▸ MATERIALS PROVIDED
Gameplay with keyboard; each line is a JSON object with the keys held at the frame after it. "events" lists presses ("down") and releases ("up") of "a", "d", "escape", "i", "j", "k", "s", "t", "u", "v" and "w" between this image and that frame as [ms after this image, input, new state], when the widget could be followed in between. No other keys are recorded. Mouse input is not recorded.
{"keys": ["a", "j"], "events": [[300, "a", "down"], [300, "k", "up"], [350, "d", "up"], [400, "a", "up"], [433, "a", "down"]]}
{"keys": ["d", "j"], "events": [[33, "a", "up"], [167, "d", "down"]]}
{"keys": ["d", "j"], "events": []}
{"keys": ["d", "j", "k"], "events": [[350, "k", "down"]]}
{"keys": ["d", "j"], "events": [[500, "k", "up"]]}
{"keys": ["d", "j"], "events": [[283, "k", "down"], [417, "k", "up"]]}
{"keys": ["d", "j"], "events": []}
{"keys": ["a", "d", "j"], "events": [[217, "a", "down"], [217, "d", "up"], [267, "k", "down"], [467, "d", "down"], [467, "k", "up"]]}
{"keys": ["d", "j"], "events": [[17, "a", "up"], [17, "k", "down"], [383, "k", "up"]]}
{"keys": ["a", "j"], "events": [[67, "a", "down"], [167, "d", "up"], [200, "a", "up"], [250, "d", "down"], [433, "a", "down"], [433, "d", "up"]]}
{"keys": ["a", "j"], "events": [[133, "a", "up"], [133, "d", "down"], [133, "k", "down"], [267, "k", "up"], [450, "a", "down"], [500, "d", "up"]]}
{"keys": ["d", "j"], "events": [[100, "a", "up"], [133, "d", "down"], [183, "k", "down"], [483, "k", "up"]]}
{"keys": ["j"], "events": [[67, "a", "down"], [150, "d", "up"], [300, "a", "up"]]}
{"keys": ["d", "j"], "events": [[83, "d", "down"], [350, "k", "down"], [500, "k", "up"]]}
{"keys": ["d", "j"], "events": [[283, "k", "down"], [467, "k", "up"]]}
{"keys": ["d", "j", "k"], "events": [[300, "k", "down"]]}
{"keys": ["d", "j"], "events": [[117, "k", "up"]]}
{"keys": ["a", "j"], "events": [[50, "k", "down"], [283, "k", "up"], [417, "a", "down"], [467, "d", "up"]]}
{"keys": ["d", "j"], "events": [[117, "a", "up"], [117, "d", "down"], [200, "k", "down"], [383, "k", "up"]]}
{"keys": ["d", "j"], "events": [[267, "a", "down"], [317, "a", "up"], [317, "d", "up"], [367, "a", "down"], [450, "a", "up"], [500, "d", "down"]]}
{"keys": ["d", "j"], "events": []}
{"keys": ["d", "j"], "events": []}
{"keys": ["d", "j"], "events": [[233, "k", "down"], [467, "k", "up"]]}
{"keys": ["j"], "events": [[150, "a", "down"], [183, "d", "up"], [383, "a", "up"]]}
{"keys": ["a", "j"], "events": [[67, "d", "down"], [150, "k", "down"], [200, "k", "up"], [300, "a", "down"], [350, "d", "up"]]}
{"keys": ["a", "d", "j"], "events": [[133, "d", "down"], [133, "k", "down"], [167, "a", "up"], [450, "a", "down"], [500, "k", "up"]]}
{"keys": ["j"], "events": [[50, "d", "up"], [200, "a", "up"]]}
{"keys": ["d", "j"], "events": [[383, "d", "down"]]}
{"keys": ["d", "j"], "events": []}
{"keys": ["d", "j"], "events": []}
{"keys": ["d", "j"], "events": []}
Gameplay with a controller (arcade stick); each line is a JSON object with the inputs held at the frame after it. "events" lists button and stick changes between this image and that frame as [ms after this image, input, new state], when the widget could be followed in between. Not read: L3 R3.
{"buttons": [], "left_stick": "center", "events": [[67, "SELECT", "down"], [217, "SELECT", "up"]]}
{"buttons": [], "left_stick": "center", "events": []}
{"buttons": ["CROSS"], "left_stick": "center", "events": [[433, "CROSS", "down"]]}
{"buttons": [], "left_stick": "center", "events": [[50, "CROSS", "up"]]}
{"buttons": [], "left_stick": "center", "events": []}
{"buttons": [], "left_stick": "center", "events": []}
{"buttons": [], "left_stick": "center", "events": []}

▸ WORK TO BE COMPLETED
Print the records above exactly as written.

▸ SOLUTION FOR THIS EXERCISE
Gameplay with keyboard; each line is a JSON object with the keys held at the frame after it. "events" lists presses ("down") and releases ("up") of "a", "d", "escape", "i", "j", "k", "s", "t", "u", "v" and "w" between this image and that frame as [ms after this image, input, new state], when the widget could be followed in between. No other keys are recorded. Mouse input is not recorded.
{"keys": ["a", "j"], "events": [[300, "a", "down"], [300, "k", "up"], [350, "d", "up"], [400, "a", "up"], [433, "a", "down"]]}
{"keys": ["d", "j"], "events": [[33, "a", "up"], [167, "d", "down"]]}
{"keys": ["d", "j"], "events": []}
{"keys": ["d", "j", "k"], "events": [[350, "k", "down"]]}
{"keys": ["d", "j"], "events": [[500, "k", "up"]]}
{"keys": ["d", "j"], "events": [[283, "k", "down"], [417, "k", "up"]]}
{"keys": ["d", "j"], "events": []}
{"keys": ["a", "d", "j"], "events": [[217, "a", "down"], [217, "d", "up"], [267, "k", "down"], [467, "d", "down"], [467, "k", "up"]]}
{"keys": ["d", "j"], "events": [[17, "a", "up"], [17, "k", "down"], [383, "k", "up"]]}
{"keys": ["a", "j"], "events": [[67, "a", "down"], [167, "d", "up"], [200, "a", "up"], [250, "d", "down"], [433, "a", "down"], [433, "d", "up"]]}
{"keys": ["a", "j"], "events": [[133, "a", "up"], [133, "d", "down"], [133, "k", "down"], [267, "k", "up"], [450, "a", "down"], [500, "d", "up"]]}
{"keys": ["d", "j"], "events": [[100, "a", "up"], [133, "d", "down"], [183, "k", "down"], [483, "k", "up"]]}
{"keys": ["j"], "events": [[67, "a", "down"], [150, "d", "up"], [300, "a", "up"]]}
{"keys": ["d", "j"], "events": [[83, "d", "down"], [350, "k", "down"], [500, "k", "up"]]}
{"keys": ["d", "j"], "events": [[283, "k", "down"], [467, "k", "up"]]}
{"keys": ["d", "j", "k"], "events": [[300, "k", "down"]]}
{"keys": ["d", "j"], "events": [[117, "k", "up"]]}
{"keys": ["a", "j"], "events": [[50, "k", "down"], [283, "k", "up"], [417, "a", "down"], [467, "d", "up"]]}
{"keys": ["d", "j"], "events": [[117, "a", "up"], [117, "d", "down"], [200, "k", "down"], [383, "k", "up"]]}
{"keys": ["d", "j"], "events": [[267, "a", "down"], [317, "a", "up"], [317, "d", "up"], [367, "a", "down"], [450, "a", "up"], [500, "d", "down"]]}
{"keys": ["d", "j"], "events": []}
{"keys": ["d", "j"], "events": []}
{"keys": ["d", "j"], "events": [[233, "k", "down"], [467, "k", "up"]]}
{"keys": ["j"], "events": [[150, "a", "down"], [183, "d", "up"], [383, "a", "up"]]}
{"keys": ["a", "j"], "events": [[67, "d", "down"], [150, "k", "down"], [200, "k", "up"], [300, "a", "down"], [350, "d", "up"]]}
{"keys": ["a", "d", "j"], "events": [[133, "d", "down"], [133, "k", "down"], [167, "a", "up"], [450, "a", "down"], [500, "k", "up"]]}
{"keys": ["j"], "events": [[50, "d", "up"], [200, "a", "up"]]}
{"keys": ["d", "j"], "events": [[383, "d", "down"]]}
{"keys": ["d", "j"], "events": []}
{"keys": ["d", "j"], "events": []}
{"keys": ["d", "j"], "events": []}
Gameplay with a controller (arcade stick); each line is a JSON object with the inputs held at the frame after it. "events" lists button and stick changes between this image and that frame as [ms after this image, input, new state], when the widget could be followed in between. Not read: L3 R3.
{"buttons": [], "left_stick": "center", "events": [[67, "SELECT", "down"], [217, "SELECT", "up"]]}
{"buttons": [], "left_stick": "center", "events": []}
{"buttons": ["CROSS"], "left_stick": "center", "events": [[433, "CROSS", "down"]]}
{"buttons": [], "left_stick": "center", "events": [[50, "CROSS", "up"]]}
{"buttons": [], "left_stick": "center", "events": []}
{"buttons": [], "left_stick": "center", "events": []}
{"buttons": [], "left_stick": "center", "events": []}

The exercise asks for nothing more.